Identify every line in the records below that contains the string "matches", and copy each of those lines.

**********

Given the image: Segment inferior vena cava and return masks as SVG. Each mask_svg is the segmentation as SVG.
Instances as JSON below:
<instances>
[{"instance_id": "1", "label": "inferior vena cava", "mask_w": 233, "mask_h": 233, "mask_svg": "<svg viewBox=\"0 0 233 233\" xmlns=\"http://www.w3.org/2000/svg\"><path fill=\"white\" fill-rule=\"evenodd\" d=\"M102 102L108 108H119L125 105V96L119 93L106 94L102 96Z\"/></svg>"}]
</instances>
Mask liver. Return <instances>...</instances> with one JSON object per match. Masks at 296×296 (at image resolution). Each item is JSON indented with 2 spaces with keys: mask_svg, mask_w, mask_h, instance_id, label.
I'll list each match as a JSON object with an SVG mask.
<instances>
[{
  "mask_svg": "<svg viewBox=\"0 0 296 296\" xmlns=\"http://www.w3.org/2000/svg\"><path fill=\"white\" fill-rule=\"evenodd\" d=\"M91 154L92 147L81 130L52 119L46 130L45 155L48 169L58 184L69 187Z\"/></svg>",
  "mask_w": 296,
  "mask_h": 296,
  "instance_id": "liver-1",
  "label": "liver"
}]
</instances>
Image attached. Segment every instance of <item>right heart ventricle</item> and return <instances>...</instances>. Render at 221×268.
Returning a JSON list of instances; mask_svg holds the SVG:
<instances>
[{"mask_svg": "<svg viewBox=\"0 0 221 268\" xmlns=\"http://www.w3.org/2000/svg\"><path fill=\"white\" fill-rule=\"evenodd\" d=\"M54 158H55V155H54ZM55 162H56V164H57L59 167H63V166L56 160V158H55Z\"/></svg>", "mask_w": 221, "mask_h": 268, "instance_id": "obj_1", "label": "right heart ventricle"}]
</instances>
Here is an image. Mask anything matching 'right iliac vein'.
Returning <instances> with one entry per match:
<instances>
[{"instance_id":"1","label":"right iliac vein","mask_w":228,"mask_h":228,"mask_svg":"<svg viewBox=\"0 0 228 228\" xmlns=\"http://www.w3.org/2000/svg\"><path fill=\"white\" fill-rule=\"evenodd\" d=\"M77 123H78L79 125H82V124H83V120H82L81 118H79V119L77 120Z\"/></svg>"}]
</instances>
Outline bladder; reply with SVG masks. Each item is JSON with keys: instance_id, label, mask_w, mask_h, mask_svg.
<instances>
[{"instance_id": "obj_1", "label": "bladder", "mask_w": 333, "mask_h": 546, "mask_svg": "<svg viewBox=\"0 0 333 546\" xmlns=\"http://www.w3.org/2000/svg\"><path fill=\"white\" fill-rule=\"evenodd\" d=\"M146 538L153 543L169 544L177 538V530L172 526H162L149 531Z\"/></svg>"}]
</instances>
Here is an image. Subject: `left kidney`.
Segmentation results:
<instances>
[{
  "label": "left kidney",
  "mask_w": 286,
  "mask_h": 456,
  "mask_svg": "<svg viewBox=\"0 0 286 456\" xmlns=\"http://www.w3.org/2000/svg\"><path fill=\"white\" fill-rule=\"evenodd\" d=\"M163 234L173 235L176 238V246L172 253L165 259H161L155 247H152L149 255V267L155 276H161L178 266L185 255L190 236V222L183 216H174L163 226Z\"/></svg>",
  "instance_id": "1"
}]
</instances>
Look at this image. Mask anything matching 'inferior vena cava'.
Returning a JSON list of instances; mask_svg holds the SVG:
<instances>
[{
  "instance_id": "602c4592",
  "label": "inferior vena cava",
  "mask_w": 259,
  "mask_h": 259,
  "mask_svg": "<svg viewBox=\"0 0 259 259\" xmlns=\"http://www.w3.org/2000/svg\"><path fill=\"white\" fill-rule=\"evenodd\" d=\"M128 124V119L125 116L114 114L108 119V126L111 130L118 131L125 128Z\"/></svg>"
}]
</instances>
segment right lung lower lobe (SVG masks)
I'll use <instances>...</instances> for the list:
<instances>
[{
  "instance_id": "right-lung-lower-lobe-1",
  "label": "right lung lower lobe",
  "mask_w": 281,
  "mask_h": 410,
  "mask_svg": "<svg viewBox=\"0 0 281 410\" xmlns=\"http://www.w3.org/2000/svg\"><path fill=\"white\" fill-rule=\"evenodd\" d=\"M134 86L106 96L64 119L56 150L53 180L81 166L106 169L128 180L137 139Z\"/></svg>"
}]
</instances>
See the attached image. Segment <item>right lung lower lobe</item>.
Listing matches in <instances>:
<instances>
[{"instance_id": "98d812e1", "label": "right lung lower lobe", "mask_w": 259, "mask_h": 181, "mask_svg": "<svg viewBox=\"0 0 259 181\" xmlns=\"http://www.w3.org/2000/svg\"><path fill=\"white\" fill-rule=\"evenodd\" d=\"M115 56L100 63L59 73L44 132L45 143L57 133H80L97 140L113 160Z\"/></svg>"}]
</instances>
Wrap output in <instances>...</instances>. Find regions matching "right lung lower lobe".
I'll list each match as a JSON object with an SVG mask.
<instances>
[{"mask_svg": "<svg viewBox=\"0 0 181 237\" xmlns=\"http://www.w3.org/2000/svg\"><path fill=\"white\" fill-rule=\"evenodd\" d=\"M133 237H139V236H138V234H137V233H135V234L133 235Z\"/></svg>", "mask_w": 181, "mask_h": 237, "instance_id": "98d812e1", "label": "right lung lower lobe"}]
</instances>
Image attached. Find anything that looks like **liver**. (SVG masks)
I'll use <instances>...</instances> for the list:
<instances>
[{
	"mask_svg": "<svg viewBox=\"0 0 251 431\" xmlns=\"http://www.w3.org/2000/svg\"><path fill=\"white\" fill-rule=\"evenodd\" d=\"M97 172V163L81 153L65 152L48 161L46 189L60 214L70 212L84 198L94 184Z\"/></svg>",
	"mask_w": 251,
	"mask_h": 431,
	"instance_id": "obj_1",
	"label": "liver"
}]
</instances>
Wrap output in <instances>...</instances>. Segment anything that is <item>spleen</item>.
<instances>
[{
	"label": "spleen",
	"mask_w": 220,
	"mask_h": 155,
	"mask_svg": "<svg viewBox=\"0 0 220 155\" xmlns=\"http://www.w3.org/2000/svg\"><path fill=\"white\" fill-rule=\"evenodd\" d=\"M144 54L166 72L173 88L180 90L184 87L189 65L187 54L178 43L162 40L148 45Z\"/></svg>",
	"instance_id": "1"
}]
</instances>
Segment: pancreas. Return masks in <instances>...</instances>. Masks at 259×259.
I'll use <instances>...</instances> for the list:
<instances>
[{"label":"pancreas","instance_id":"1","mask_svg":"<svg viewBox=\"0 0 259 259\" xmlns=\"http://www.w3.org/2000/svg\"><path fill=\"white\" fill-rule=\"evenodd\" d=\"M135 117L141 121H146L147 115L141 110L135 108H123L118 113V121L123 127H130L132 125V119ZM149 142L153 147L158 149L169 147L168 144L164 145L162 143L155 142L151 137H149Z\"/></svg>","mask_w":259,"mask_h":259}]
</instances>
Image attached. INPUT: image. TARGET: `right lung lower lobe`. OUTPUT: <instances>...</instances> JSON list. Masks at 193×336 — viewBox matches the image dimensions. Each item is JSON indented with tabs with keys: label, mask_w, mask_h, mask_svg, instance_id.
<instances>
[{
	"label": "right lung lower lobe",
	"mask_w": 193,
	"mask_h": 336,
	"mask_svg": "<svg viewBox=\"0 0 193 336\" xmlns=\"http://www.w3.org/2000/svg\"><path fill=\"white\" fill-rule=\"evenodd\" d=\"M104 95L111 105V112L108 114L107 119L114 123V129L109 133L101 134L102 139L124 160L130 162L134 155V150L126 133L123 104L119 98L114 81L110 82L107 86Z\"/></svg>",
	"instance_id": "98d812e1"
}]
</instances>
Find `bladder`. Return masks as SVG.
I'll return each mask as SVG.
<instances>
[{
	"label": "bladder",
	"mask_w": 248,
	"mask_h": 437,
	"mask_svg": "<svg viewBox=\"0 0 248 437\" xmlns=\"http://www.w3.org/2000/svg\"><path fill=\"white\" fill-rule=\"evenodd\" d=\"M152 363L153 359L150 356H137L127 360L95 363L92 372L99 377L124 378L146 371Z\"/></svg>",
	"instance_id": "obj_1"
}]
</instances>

**********

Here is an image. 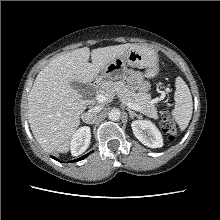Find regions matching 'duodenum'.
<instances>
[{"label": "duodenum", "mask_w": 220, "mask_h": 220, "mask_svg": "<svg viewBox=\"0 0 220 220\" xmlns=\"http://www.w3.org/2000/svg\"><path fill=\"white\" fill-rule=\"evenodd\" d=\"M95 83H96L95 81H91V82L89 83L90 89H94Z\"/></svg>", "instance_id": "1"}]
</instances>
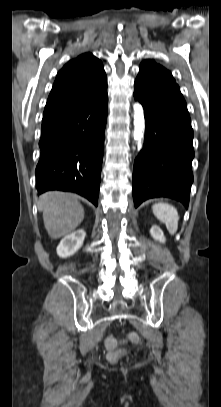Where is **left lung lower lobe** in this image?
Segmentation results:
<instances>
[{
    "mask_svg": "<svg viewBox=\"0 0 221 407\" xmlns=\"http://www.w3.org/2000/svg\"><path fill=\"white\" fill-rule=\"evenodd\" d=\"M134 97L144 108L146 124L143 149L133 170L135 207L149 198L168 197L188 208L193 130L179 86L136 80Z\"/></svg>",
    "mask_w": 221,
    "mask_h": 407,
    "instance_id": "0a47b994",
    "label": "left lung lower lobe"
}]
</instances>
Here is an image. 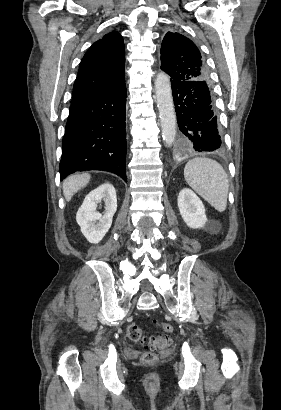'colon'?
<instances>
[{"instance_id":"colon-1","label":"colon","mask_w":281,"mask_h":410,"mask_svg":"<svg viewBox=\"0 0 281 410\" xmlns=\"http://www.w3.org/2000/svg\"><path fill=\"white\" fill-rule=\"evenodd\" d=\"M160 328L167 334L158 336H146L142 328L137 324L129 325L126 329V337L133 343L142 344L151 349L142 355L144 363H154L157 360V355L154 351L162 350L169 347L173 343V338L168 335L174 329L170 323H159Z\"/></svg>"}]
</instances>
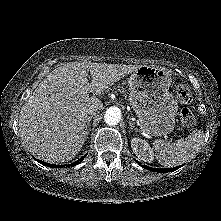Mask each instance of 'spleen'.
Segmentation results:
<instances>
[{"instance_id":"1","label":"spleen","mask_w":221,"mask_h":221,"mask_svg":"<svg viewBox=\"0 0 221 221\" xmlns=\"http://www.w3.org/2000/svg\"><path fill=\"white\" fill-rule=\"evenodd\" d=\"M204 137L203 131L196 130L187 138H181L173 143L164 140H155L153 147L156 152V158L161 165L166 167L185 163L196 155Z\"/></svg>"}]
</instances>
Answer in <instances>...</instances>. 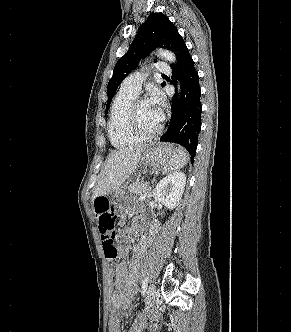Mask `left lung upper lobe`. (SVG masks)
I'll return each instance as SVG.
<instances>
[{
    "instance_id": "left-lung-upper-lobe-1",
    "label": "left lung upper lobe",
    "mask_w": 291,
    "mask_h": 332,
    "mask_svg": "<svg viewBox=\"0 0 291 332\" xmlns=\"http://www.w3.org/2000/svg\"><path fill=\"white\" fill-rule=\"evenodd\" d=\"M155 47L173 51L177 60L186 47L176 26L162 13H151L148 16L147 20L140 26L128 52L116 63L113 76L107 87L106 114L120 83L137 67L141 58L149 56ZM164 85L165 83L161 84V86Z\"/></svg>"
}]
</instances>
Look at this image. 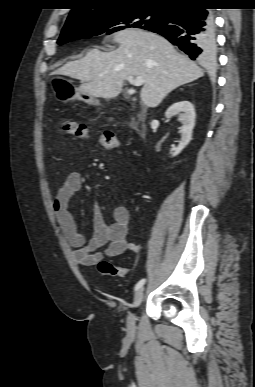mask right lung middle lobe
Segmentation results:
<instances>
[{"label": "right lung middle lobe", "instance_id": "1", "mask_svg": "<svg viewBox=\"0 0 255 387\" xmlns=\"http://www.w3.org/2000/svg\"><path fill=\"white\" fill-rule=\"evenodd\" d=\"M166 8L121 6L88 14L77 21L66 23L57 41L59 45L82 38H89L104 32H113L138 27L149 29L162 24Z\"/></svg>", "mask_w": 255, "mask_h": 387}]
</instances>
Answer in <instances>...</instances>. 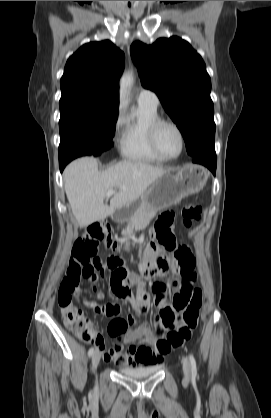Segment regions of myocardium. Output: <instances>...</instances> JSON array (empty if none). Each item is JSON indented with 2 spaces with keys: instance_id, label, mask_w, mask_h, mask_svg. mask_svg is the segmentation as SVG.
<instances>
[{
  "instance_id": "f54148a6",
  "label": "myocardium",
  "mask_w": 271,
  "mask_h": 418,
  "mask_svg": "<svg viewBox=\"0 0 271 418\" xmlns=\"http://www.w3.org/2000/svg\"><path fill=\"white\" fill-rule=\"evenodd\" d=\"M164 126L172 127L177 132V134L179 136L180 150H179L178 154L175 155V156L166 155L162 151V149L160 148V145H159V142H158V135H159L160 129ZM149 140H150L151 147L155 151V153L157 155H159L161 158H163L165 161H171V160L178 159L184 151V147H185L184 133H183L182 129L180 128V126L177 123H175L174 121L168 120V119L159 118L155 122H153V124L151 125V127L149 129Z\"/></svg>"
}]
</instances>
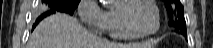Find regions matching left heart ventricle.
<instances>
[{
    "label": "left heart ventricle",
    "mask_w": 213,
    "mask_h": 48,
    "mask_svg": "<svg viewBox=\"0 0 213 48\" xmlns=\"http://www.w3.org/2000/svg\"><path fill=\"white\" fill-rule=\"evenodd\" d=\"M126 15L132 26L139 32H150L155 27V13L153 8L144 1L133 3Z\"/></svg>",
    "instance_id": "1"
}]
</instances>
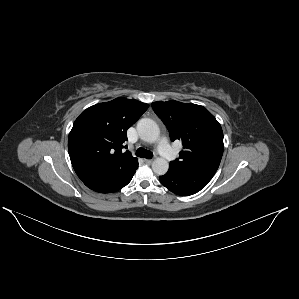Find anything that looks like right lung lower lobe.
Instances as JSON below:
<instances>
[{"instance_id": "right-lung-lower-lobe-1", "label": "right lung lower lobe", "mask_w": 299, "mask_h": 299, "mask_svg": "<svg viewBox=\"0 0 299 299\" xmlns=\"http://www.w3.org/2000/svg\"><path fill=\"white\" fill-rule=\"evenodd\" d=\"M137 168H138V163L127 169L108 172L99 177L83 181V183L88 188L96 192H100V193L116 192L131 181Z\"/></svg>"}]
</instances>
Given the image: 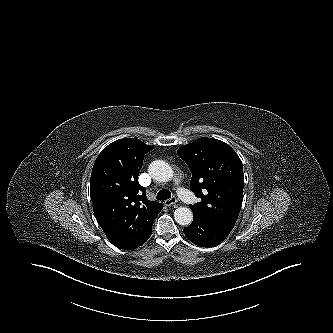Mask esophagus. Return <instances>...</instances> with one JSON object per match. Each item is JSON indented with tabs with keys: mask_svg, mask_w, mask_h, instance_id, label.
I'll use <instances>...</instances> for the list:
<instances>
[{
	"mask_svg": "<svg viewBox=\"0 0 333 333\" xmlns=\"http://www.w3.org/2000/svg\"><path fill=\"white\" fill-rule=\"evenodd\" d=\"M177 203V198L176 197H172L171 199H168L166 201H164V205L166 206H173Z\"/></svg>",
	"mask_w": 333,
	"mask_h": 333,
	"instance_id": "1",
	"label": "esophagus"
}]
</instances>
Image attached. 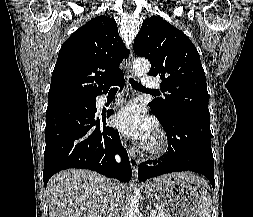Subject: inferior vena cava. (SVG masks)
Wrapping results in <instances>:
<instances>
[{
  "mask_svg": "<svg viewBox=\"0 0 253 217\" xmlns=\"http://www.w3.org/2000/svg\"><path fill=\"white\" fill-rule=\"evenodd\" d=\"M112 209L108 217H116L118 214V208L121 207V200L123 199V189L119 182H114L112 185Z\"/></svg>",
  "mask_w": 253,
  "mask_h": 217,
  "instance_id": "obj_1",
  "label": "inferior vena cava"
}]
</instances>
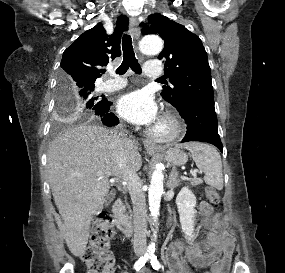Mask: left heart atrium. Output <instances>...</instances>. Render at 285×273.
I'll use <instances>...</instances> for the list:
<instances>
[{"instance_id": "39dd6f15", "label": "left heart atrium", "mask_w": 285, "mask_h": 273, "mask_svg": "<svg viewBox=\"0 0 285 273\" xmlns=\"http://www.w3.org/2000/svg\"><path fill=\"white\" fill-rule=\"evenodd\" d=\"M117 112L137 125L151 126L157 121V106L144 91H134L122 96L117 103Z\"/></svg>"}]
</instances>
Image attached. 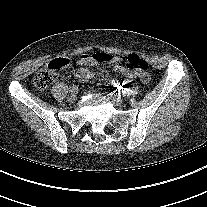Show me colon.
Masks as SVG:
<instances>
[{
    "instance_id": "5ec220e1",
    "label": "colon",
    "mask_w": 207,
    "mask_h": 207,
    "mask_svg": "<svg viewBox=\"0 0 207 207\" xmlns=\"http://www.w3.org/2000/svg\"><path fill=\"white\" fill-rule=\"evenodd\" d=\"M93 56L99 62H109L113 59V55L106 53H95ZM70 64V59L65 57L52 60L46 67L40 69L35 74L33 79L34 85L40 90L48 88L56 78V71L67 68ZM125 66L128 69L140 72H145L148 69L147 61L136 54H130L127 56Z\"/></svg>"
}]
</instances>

**********

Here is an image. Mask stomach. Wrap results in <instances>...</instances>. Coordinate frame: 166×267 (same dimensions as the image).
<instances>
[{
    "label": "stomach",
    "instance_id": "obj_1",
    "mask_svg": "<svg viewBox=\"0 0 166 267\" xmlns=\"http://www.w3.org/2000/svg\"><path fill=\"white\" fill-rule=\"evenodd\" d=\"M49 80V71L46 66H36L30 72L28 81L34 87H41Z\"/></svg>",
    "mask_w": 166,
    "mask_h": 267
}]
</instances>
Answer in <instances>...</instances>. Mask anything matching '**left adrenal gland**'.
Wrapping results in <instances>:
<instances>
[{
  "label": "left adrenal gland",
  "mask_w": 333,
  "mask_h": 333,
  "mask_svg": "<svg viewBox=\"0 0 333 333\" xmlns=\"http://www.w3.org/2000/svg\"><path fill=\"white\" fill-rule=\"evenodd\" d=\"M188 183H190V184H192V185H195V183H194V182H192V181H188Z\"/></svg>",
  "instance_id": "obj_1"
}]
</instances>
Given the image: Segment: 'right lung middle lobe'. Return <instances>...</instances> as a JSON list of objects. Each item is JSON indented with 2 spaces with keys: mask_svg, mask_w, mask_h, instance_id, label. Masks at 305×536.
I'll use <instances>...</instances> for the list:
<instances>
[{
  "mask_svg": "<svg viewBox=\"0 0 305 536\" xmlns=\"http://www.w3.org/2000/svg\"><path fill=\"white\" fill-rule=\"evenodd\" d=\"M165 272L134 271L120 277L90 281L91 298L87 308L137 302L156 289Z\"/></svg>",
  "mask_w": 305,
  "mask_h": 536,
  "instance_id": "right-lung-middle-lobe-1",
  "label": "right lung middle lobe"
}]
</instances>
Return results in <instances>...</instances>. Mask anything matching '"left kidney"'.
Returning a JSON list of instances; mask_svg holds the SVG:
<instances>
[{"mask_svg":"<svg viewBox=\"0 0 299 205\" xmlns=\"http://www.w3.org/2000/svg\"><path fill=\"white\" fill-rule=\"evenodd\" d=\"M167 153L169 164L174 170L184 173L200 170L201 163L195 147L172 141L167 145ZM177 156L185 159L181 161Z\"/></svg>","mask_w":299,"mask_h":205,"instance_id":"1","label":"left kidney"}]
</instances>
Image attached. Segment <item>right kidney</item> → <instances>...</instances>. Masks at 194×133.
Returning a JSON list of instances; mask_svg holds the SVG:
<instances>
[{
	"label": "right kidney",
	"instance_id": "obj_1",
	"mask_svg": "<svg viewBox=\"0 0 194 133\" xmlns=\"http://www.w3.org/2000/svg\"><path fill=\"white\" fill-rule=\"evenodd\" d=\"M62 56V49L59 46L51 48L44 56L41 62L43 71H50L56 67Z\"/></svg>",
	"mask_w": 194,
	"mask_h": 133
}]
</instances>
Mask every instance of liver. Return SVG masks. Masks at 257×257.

**********

__THE OUTPUT__
Listing matches in <instances>:
Image attached. INPUT: image. TARGET: `right lung lower lobe`. OUTPUT: <instances>...</instances> JSON list. Masks at 193×336 — viewBox matches the image dimensions. Each item is JSON indented with tabs with keys: label, mask_w, mask_h, mask_svg, instance_id.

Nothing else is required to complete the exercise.